A blood test confirms it has worked. Our doctor is happy to report my hormone levels are very high, meaning the pregnancy is viable – and I’m happy to report I feel more excited than terrified. In fact, swept along in the following months by the sheer anticipation and unbridled joy of feeling a new life wriggling around inside me, I’m surprised how little I think about the donor egg that went into making our baby girl.
Of course there are occasional triggers that force me to remember – a 3D scan in which we are able to see the baby’s face leads to a comment about whether she looks more like mum or dad – but then infertility isn’t something you can forget. You need to grieve for it like you would any other loss. It’s not something you’ll ever get over, but it is something you can grow around.
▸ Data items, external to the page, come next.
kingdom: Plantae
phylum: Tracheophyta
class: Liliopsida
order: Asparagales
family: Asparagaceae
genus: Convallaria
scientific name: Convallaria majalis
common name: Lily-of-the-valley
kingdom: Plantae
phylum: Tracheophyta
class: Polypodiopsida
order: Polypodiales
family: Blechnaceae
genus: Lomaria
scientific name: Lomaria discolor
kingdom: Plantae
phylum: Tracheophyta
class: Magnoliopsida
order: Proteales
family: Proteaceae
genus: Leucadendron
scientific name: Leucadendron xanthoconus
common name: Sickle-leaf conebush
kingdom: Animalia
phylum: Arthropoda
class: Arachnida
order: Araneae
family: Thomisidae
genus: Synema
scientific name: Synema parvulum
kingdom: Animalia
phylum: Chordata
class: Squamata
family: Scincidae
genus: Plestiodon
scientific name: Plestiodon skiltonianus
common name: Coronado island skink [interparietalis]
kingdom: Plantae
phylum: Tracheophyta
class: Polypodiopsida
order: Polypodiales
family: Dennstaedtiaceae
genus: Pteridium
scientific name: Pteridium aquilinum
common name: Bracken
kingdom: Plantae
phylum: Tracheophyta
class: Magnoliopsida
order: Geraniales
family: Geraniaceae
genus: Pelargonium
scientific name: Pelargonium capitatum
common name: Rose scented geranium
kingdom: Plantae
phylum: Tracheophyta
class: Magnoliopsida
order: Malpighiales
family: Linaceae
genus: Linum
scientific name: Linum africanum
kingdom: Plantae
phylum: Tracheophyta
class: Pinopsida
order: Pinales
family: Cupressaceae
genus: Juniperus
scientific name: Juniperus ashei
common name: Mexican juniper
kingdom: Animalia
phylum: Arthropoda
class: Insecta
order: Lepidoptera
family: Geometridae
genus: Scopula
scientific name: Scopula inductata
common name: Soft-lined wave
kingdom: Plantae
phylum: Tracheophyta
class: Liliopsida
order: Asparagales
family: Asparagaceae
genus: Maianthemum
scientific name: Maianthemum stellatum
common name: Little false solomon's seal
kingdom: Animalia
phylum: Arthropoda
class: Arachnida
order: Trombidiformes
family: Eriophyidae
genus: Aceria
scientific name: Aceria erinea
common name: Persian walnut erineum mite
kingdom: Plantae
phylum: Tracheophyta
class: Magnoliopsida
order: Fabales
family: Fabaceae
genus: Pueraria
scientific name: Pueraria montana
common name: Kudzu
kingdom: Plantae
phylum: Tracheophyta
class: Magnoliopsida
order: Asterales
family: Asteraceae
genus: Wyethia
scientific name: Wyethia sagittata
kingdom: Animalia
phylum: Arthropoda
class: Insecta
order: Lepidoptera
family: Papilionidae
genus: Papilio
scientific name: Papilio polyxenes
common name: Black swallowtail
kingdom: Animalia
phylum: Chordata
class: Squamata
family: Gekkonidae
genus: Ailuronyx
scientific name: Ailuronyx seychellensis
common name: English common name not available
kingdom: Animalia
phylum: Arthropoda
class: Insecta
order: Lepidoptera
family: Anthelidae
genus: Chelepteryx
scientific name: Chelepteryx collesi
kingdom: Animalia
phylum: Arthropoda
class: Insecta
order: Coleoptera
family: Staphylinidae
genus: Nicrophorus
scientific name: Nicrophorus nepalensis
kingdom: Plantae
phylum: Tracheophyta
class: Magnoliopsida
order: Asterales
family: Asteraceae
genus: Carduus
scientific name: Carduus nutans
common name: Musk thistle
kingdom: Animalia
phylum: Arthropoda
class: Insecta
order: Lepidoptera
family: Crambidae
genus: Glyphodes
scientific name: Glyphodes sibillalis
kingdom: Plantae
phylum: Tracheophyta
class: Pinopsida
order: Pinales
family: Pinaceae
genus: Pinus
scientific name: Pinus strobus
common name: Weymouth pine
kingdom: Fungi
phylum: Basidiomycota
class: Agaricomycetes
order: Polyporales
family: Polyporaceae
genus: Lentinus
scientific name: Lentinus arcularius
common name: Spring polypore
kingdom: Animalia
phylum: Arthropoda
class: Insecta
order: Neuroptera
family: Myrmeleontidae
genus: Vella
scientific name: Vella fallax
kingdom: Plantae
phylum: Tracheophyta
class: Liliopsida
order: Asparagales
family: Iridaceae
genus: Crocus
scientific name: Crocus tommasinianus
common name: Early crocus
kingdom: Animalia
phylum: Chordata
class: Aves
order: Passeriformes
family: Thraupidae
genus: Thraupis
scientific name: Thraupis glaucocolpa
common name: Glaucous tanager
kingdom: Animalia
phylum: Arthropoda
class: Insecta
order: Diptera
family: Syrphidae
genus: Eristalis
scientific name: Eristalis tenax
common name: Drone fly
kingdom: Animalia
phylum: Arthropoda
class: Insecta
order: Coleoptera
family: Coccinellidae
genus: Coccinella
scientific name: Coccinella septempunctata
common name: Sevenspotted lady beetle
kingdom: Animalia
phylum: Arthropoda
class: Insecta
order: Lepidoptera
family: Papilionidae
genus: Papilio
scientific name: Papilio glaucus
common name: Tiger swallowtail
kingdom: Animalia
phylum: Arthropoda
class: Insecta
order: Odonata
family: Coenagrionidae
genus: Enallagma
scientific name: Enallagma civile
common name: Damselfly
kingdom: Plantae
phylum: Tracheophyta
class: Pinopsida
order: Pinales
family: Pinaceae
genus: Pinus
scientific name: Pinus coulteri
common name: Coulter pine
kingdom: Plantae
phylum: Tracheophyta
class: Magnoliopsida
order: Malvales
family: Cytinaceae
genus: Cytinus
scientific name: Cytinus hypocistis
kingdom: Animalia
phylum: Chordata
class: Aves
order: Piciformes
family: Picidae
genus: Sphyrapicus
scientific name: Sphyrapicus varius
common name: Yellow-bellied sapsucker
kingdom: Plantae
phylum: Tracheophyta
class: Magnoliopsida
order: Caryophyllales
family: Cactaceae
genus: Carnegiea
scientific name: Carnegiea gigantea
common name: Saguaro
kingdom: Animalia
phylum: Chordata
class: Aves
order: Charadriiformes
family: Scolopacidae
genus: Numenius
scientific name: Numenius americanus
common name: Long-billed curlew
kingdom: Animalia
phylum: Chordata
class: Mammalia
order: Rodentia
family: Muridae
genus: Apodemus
As I write this, four years after we started “trying”, my newborn baby, Maggie (named after my mum), is fast asleep on my bare chest. Before she arrived, I resented the extra baggage her conception would bring with it, fixated on the failure of my genes, and worried about who she would look like. Now she’s here, I realise she deserves much more than that. I look forward to telling her about the amazing way she was brought into the world, because it’s part of what makes her so unique. She doesn’t look like anybody else and doesn’t need to. She is entirely her own person, just like I am, and like her grandmother (who would have adored her) was, too. She is my daughter and I am already looking at her the way my mum used to look at me.
Maggie will read this one day and I hope she feels as proud of herself as I do. Maybe she’ll have a sibling by then, too. We still have 17 other embryos in the freezer, after all.